The table's frame is elegantly serpentined in the 1770s French manner illustrated by a 'cabriole' chair pattern in T. Malton's, Compleat Treatise on Perspective, 1775 (pl. 33). The design, with palm-flowered serpentined legs, relates to chairs supplied to Philip Yorke for Erdigg, North Wales and traditionally attributed to John Cobb (d. 1778) of St. Martin’s Lane, 'Upholsterer' to King George III, and from 1761 in partnership with William Vile (d. 1767) (J. Cragg, 'Room for improvement, the re-arrangement of room furnishings at Erdigg', Apollo, April 2002, p. 38, fig. 4). A set of six side chairs, attributed to John Cobb and corresponding to the set in the Drawing Room at Erdigg, was sold anonymously, Christie's, New York, 18 October 2005, lot 422. Payments to John Cobb were made by Philip Yorke I of Erdigg in 1770 (Erdigg, guide book, 1978, p. 30).
A closely related serpentine mahogany Pembroke table was sold anonymously [50 Years of Collecting: The Decorative Arts of Georgian England], in these Rooms, 14 May 2003, lot 39 (£128,450).
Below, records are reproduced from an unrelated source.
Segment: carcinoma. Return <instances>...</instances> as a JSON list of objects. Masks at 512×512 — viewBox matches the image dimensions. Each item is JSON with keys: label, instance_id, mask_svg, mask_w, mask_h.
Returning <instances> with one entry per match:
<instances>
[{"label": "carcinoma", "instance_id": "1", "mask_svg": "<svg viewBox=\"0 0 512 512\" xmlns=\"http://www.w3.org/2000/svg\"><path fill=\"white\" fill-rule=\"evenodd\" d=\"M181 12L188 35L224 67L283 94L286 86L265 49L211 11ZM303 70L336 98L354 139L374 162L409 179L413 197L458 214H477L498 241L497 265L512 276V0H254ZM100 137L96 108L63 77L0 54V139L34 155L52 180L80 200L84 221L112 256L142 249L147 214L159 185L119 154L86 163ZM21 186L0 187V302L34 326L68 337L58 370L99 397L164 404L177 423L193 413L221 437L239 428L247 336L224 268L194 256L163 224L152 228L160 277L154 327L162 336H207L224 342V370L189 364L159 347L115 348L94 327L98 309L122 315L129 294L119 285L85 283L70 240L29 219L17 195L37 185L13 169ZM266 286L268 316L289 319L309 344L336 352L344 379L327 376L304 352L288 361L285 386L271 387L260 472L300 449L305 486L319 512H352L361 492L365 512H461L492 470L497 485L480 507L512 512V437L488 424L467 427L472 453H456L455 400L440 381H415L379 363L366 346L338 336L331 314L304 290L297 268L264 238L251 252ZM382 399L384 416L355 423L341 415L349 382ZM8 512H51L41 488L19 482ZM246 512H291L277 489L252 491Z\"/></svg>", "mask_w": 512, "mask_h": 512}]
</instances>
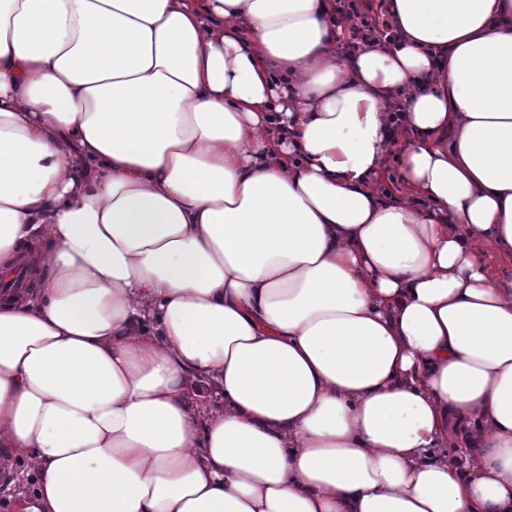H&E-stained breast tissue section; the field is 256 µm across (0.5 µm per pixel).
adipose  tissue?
I'll return each mask as SVG.
<instances>
[{
    "label": "adipose tissue",
    "instance_id": "1",
    "mask_svg": "<svg viewBox=\"0 0 512 512\" xmlns=\"http://www.w3.org/2000/svg\"><path fill=\"white\" fill-rule=\"evenodd\" d=\"M388 10L0 0L16 512H512V0ZM7 451L11 454L9 458L10 479L7 483V492L4 494L3 491L5 488H1L0 486V512H15L14 502L20 491L27 492L30 495L34 494L36 489V475L26 456L13 450ZM19 470H25L29 475L24 483L13 484L12 481Z\"/></svg>",
    "mask_w": 512,
    "mask_h": 512
}]
</instances>
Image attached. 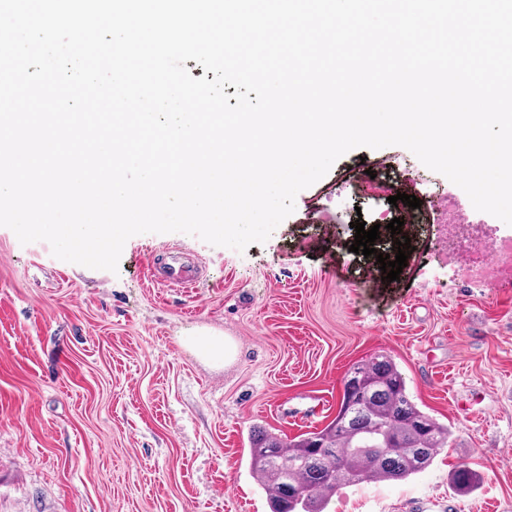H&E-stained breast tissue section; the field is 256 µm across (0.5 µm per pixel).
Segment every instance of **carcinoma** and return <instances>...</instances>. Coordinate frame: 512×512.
Masks as SVG:
<instances>
[{"label": "carcinoma", "instance_id": "obj_1", "mask_svg": "<svg viewBox=\"0 0 512 512\" xmlns=\"http://www.w3.org/2000/svg\"><path fill=\"white\" fill-rule=\"evenodd\" d=\"M449 437L448 425L412 400L394 360L379 354L351 368L336 417L323 429L288 441L257 430L249 463L271 512H325L347 483L399 481L423 471ZM479 479L471 468L454 472L463 490Z\"/></svg>", "mask_w": 512, "mask_h": 512}]
</instances>
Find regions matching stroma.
<instances>
[{
    "label": "stroma",
    "mask_w": 512,
    "mask_h": 512,
    "mask_svg": "<svg viewBox=\"0 0 512 512\" xmlns=\"http://www.w3.org/2000/svg\"><path fill=\"white\" fill-rule=\"evenodd\" d=\"M404 193L422 205L389 204ZM512 226L408 149L360 147L298 193L245 252L184 233L139 234L117 272L21 244L0 226V512H270L249 469L260 427L284 439L336 414L347 371L384 353L414 401L451 430L423 472L343 486L327 512H486L512 499V280L452 277L445 227ZM403 221L399 280L369 281L352 223ZM196 283H157L171 256ZM231 337L209 359L187 339ZM318 395L320 417L301 413ZM481 472L463 491L457 467Z\"/></svg>",
    "instance_id": "stroma-1"
}]
</instances>
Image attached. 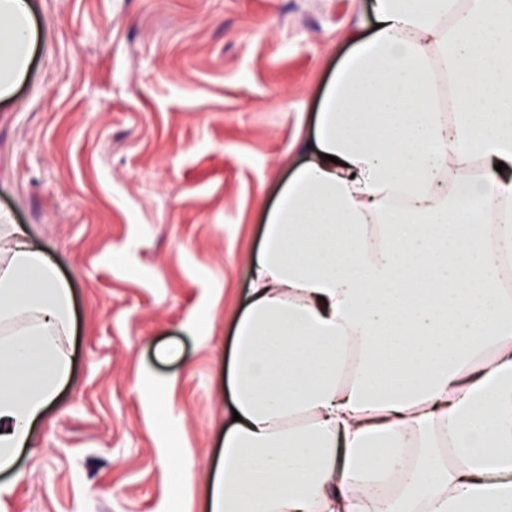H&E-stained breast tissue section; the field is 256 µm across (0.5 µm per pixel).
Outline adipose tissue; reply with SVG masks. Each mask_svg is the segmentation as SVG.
Instances as JSON below:
<instances>
[{"label":"adipose tissue","instance_id":"adipose-tissue-1","mask_svg":"<svg viewBox=\"0 0 512 512\" xmlns=\"http://www.w3.org/2000/svg\"><path fill=\"white\" fill-rule=\"evenodd\" d=\"M373 18L250 260L207 512H512V0ZM36 37L30 0H0V100ZM0 322L1 497L71 376L70 290L9 223Z\"/></svg>","mask_w":512,"mask_h":512}]
</instances>
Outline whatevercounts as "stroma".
<instances>
[{"instance_id": "35a3bbf8", "label": "stroma", "mask_w": 512, "mask_h": 512, "mask_svg": "<svg viewBox=\"0 0 512 512\" xmlns=\"http://www.w3.org/2000/svg\"><path fill=\"white\" fill-rule=\"evenodd\" d=\"M33 2L0 212L71 290L72 376L0 512H169L160 454L219 458L249 258L374 0Z\"/></svg>"}]
</instances>
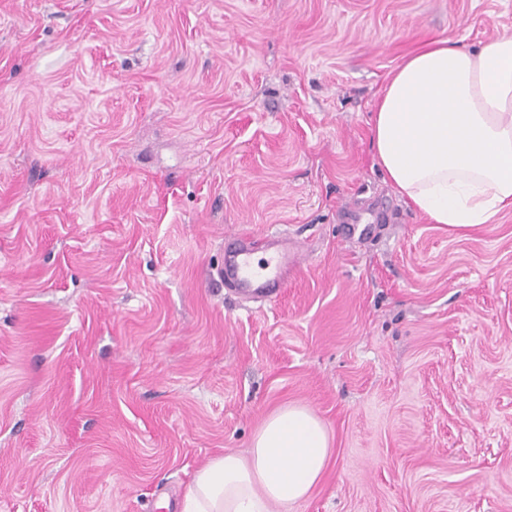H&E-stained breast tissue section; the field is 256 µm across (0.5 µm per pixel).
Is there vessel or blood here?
<instances>
[{
    "label": "vessel or blood",
    "instance_id": "1",
    "mask_svg": "<svg viewBox=\"0 0 512 512\" xmlns=\"http://www.w3.org/2000/svg\"><path fill=\"white\" fill-rule=\"evenodd\" d=\"M298 261L299 251L286 233L268 235L267 257L260 264L255 263L246 240H235L224 246V285L237 294L269 301Z\"/></svg>",
    "mask_w": 512,
    "mask_h": 512
}]
</instances>
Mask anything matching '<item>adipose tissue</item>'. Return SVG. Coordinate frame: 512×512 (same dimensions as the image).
Segmentation results:
<instances>
[{
    "label": "adipose tissue",
    "instance_id": "adipose-tissue-1",
    "mask_svg": "<svg viewBox=\"0 0 512 512\" xmlns=\"http://www.w3.org/2000/svg\"><path fill=\"white\" fill-rule=\"evenodd\" d=\"M372 148L397 192L432 223L473 228L512 208V36L479 49L450 39L407 55L375 105ZM331 454L307 408L267 417L248 455L198 469L183 512H271L305 499Z\"/></svg>",
    "mask_w": 512,
    "mask_h": 512
}]
</instances>
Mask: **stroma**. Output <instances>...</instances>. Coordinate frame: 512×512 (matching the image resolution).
Segmentation results:
<instances>
[{
	"label": "stroma",
	"instance_id": "35a3bbf8",
	"mask_svg": "<svg viewBox=\"0 0 512 512\" xmlns=\"http://www.w3.org/2000/svg\"><path fill=\"white\" fill-rule=\"evenodd\" d=\"M512 0H0V512H163L309 409L271 512H512V209L434 224L370 147L437 38ZM301 259L270 303L224 238Z\"/></svg>",
	"mask_w": 512,
	"mask_h": 512
}]
</instances>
The latter was illustrated in C. Claxton-Stevens & S. Whittington, 18th Century English Furniture: The Norman Adams Collection, Woodbridge, 1985, pp. 320-1 and was previously in the collection of a deeply Symondsian collector, Frederick Poke.
A. Hepplewhite & Co's Cabinet-Maker's and Upholsterer's Guide, 1788, pl. 62, illustrates this type of mahogany table with the comment 'Pembroke tables are the most useful of this species of furniture: they may be of various shapes' and Sheraton adds that the name comes 'from the name of the lady who first gave orders for one of them' (T.Sheraton, Cabinet Dictionary, 1803). Hepplewhite also provides a pattern for a bowed 'leaf' with rounded corners (Hepplewhite, op. cit., pl. 64). This table evolved from the mid-18th century 'breakfast table' which furnished bedroom apartments and its serpentined and elegantly tapering legs terminating in scroll feet in the Louis XV manner relate to those on a dressing-stool published by Hepplewhite, ibid., pl. 16.